Tokyo Sustainable Seafood
    Symposium 2018 Report-6


    B-2: From Local Fisheries to Inbound Visitors

    Yoshikatsu Ikuta
    3rd Generation President, Suzuyo (Toyosu Tuna Intermediate Wholesaler)
    Representative Director, Seafood Smart

    “As I listen to everyone’s stories, it is without question that “traceability” has become a keyword. However, another thing has become clear: that obtaining certification or providing omotenashi (Japanese hospitality) is not profitable. I would like everyone in the general public to take that into consideration.”

    Hiroko Sasaki
    Food Journalist / President, Chefs for the Blue

    “A chef holds that hands of both producers and consumers. They are able to communicate in more than one directions. So, on one hand, I have seen them change the awareness of producers by expressing to them that they desire sustainable products; on the other hand, they have many opportunities to convey the thoughts of producers to the consumers and educate them on why that’s important.”

    Kazuhiko Ono
    CEO, Kaiko Bussan

    ”I believe that the most important thing for the sake of a sustainable fishery 100 years in the future is to deepen our understanding that marine resources are a shared Japanese asset. From now on consumers must look beyond the price of the fish and start to think about the story behind the price, who caught that fish and how, and why it’s on the shelf.”

Entries shown:

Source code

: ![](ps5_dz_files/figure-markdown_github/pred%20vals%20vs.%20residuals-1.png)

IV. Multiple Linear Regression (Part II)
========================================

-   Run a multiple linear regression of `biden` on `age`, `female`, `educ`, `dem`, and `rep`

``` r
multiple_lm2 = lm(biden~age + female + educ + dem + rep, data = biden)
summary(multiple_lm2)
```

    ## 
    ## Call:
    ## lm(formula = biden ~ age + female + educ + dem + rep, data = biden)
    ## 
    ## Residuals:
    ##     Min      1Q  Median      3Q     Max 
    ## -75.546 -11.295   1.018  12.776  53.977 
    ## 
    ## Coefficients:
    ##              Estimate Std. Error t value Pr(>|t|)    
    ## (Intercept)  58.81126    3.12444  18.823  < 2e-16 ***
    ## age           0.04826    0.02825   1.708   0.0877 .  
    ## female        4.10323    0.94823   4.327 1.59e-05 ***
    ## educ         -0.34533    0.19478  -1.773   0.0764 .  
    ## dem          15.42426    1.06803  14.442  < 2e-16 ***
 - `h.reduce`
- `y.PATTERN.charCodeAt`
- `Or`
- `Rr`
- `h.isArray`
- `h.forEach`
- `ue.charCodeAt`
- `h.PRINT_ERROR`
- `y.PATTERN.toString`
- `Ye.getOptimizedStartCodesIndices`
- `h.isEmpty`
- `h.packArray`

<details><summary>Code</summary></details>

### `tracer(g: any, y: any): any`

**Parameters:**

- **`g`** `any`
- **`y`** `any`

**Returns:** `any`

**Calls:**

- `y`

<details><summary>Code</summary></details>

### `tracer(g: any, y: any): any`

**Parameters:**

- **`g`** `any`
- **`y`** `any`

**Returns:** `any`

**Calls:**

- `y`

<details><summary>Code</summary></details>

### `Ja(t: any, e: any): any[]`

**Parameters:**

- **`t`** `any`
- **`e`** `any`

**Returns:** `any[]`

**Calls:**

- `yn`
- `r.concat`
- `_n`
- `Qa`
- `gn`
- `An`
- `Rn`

Problem 1:
Sum up the seafood symposium report in two sentences.
Problem 2:
Write what comes next in the seafood symposium report, picking up after Kazuhiko Ono's remark.
The items have nothing to do with this work.

Response box 1:
At a session of the Tokyo Sustainable Seafood Symposium 2018 on going from local fisheries to inbound visitors, tuna intermediate wholesaler Yoshikatsu Ikuta called traceability a clear keyword but warned that obtaining certification or offering omotenashi is not profitable. Food journalist Hiroko Sasaki described chefs as able to carry messages between producers and consumers, and Kaiko Bussan CEO Kazuhiko Ono urged consumers to treat marine resources as a shared Japanese asset and to look past a fish's price to the story behind it.

Response box 2:
    Satoquo Seino
    Associate Professor, Department of Urban and Environmental Engineering,
    Graduate School of Engineering, Kyushu University 

    “I think that the issues of a fishing village is related to the identity of that region. In Kyushu, I would like to better understand the meaning and culture of each fishing village. I’d like to invite people to come visit us because places like Tsushima Island and Gotō Islands are full of incredible fish stories, nature and fishermen that are working hard to implement resource management in their region. Since we are now connected I am looking forward to share more and work on something together.”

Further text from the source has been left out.